3. Disgust. Repeated exposure or behaviour can completely suppress this emotion. For example, in an urban slum, an outsider feels deep disgust with all the muck, but people who live there get used to it. Ironically, in case of open defecation, since people are “used to it" , there is no disgust associated with it. However, this emotion comes in to play while using the toilet due to the smell and associated visual history as well as the perceived concern of the toilet being close to the house. Moreover, there, less disgust is associated with children defecating in the open.

4. Invoking social norms is often seen as a strong motivator for driving correct behaviour. However, neither can new norms be created nor can external norms be invoked. We can only highlight or reinforce social norms that already exist. Since social norms associated with toilets do not exist, this option is redundant.

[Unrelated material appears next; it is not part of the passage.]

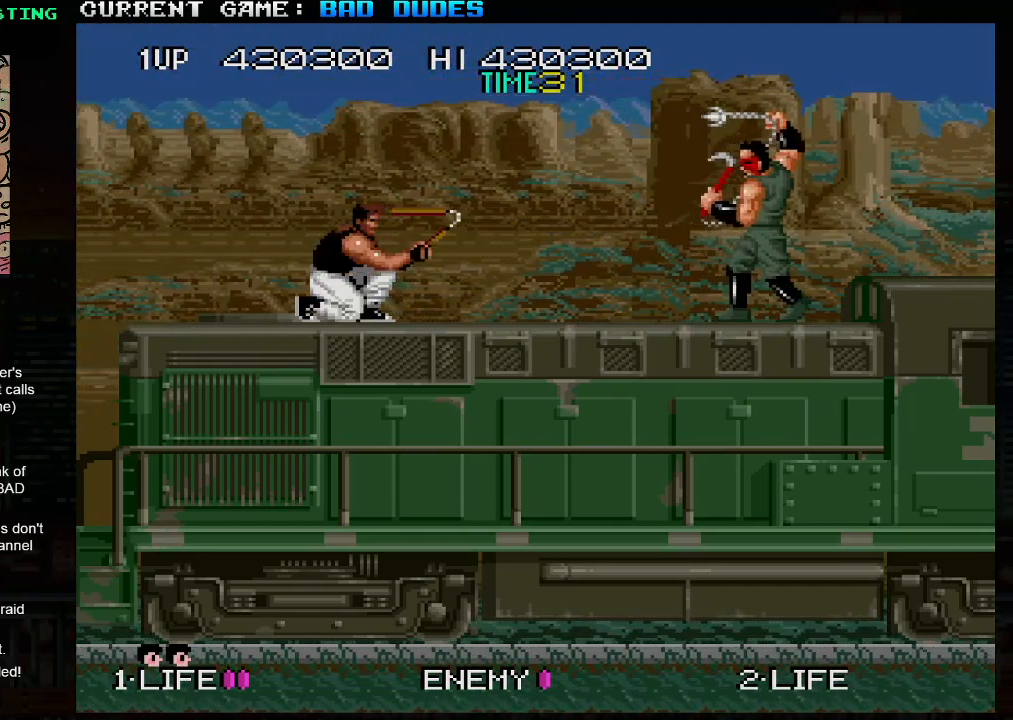
{"buttons": [], "left_stick": "right", "events": [[50, "left_stick", "center"], [167, "left_stick", "right"]]}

When we applied these learnings to run a series of experiments in the villages, where people had to buy small but useful items for the toilet, the response was very encouraging. People bought mirrors, water tubs, air fresheners. And where people paid for it, usage was significantly improved.

Our experiments helped us unearth a number of behavioural barriers to the usage of toilets. We found that addressing these behavioural issues right at the design stage made a big difference.

Sanitation is a wicked problem. Addressing design issues and creating the right motivation will be crucial to changing habits. Else, we will end up spending a lot of money on building badly designed toilets and poorly conceived communication campaigns.

Ram Prasad is co-founder of FinalMile Consulting, a behaviour architecture firm.